**Task to carry out**:
What is needed is the run of lines from the one with "Nízké rozlišení" through the close of the data, set down exactly.

**Extracted information**:
○ ○ ○ ○ ○

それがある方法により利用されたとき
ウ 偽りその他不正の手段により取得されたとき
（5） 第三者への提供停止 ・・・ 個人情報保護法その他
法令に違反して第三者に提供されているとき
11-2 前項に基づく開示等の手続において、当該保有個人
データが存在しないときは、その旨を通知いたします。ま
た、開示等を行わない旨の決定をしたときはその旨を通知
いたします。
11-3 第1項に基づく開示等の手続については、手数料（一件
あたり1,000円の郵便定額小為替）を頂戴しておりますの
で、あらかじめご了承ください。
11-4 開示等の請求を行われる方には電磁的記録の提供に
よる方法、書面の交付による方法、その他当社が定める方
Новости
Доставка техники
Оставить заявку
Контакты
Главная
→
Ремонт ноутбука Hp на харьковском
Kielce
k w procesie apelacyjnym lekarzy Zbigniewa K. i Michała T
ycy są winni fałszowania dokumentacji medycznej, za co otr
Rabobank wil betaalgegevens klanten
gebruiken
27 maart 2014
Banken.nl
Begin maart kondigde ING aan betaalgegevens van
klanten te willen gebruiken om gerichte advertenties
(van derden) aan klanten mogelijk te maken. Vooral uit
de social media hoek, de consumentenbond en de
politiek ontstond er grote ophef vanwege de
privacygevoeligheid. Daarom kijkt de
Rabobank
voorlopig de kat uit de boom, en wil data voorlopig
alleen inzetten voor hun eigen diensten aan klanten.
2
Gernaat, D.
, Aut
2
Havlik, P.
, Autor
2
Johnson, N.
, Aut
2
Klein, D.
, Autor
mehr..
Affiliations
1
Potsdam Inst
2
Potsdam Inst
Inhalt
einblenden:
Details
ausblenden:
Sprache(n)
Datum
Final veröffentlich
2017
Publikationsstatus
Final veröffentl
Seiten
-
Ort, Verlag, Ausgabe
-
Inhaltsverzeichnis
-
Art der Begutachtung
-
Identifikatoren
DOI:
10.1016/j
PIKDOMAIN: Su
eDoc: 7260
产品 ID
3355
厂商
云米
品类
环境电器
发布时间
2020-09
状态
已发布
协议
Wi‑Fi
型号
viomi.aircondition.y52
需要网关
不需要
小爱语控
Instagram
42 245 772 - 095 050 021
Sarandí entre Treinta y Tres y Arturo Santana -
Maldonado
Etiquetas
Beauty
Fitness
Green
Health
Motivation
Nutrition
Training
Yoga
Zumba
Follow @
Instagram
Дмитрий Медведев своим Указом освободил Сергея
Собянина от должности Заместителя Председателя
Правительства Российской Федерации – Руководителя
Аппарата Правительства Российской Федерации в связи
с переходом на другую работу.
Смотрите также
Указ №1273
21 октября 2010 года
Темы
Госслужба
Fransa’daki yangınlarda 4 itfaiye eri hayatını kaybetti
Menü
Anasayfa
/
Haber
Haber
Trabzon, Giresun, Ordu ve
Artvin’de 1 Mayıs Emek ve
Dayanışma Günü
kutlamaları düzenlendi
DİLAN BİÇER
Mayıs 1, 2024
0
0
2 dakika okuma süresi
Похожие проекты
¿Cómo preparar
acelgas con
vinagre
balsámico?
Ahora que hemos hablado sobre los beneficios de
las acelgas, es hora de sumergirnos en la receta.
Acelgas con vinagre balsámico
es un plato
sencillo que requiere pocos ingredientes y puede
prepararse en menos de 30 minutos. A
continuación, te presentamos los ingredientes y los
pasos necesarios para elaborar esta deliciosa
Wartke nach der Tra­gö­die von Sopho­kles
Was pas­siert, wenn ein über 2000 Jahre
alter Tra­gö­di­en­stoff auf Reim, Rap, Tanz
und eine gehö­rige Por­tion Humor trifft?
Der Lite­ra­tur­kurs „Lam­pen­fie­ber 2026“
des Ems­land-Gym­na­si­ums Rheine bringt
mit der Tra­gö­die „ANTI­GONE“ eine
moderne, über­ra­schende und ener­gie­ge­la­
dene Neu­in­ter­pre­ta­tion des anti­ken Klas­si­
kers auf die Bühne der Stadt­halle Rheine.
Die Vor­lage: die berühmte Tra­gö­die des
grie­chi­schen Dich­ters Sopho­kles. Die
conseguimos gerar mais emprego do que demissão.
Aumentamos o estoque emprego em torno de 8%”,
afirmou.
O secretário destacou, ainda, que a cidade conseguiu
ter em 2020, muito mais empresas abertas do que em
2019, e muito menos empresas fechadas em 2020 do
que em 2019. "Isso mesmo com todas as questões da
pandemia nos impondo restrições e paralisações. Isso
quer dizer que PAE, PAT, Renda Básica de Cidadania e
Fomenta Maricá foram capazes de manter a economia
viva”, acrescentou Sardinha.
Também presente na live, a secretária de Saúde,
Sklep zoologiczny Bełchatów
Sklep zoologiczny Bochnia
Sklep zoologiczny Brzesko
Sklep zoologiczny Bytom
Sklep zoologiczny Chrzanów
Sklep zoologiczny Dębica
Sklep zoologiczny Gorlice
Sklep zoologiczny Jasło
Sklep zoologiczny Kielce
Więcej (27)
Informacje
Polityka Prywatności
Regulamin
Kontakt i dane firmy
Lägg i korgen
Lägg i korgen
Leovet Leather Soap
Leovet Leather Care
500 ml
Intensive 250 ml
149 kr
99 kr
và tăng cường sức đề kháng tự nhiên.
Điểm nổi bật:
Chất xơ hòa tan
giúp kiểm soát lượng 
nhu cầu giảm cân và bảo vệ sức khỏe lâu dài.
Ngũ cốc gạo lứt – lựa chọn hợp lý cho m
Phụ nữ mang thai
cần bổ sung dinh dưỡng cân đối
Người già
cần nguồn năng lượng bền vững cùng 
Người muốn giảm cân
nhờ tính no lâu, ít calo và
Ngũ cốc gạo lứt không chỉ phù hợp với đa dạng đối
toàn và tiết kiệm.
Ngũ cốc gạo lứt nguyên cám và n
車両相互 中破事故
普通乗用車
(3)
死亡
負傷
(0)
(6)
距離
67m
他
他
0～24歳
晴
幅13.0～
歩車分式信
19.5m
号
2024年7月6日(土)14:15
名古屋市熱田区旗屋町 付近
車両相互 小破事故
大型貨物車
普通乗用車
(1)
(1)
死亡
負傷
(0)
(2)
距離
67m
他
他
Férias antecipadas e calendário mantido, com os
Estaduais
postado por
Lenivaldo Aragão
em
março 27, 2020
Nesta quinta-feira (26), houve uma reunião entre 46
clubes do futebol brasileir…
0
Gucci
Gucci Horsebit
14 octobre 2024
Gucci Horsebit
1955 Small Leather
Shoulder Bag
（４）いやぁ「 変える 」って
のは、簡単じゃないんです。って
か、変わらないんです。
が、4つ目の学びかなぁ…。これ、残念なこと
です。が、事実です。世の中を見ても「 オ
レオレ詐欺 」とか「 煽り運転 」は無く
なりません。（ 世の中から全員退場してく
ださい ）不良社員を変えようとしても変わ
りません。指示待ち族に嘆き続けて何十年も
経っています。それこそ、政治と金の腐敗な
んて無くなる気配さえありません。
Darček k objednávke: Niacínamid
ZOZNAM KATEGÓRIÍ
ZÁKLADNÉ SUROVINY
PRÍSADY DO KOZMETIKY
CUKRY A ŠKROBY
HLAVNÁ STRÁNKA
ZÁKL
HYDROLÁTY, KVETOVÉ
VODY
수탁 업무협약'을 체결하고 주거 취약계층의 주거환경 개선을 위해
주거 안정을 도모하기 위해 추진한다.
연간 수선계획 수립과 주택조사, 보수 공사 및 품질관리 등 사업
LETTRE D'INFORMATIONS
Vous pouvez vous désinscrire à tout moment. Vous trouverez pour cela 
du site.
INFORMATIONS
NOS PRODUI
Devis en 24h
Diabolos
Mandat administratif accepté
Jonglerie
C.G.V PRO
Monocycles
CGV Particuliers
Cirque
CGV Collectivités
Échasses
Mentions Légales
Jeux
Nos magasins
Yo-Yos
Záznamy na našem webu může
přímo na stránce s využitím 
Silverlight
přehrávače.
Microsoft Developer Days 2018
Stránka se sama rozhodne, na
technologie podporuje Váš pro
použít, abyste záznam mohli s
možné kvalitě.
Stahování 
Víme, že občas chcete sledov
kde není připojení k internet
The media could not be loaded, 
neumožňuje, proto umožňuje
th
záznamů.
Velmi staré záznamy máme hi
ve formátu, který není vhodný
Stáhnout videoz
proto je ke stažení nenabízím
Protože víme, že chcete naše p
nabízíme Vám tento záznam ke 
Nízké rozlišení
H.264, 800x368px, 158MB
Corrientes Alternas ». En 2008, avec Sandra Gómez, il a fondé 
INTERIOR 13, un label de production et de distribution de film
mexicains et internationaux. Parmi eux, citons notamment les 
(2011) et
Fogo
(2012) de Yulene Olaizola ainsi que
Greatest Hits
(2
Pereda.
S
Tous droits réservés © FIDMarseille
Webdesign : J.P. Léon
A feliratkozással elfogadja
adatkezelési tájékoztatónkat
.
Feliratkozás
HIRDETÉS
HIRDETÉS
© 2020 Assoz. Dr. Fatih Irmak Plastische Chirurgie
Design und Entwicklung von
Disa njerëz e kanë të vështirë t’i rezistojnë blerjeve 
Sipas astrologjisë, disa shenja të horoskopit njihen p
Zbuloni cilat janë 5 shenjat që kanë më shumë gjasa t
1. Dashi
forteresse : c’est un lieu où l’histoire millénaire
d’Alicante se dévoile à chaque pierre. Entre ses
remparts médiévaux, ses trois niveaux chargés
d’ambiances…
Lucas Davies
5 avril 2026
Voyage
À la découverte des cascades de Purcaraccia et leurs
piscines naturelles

○ ○ ○ ○ ○

**Written answer**:
Nízké rozlišení
H.264, 800x368px, 158MB
Corrientes Alternas ». En 2008, avec Sandra Gómez, il a fondé 
INTERIOR 13, un label de production et de distribution de film
mexicains et internationaux. Parmi eux, citons notamment les 
(2011) et
Fogo
(2012) de Yulene Olaizola ainsi que
Greatest Hits
(2
Pereda.
S
Tous droits réservés © FIDMarseille
Webdesign : J.P. Léon
A feliratkozással elfogadja
adatkezelési tájékoztatónkat
.
Feliratkozás
HIRDETÉS
HIRDETÉS
© 2020 Assoz. Dr. Fatih Irmak Plastische Chirurgie
Design und Entwicklung von
Disa njerëz e kanë të vështirë t’i rezistojnë blerjeve 
Sipas astrologjisë, disa shenja të horoskopit njihen p
Zbuloni cilat janë 5 shenjat që kanë më shumë gjasa t
1. Dashi
forteresse : c’est un lieu où l’histoire millénaire
d’Alicante se dévoile à chaque pierre. Entre ses
remparts médiévaux, ses trois niveaux chargés
d’ambiances…
Lucas Davies
5 avril 2026
Voyage
À la découverte des cascades de Purcaraccia et leurs
piscines naturelles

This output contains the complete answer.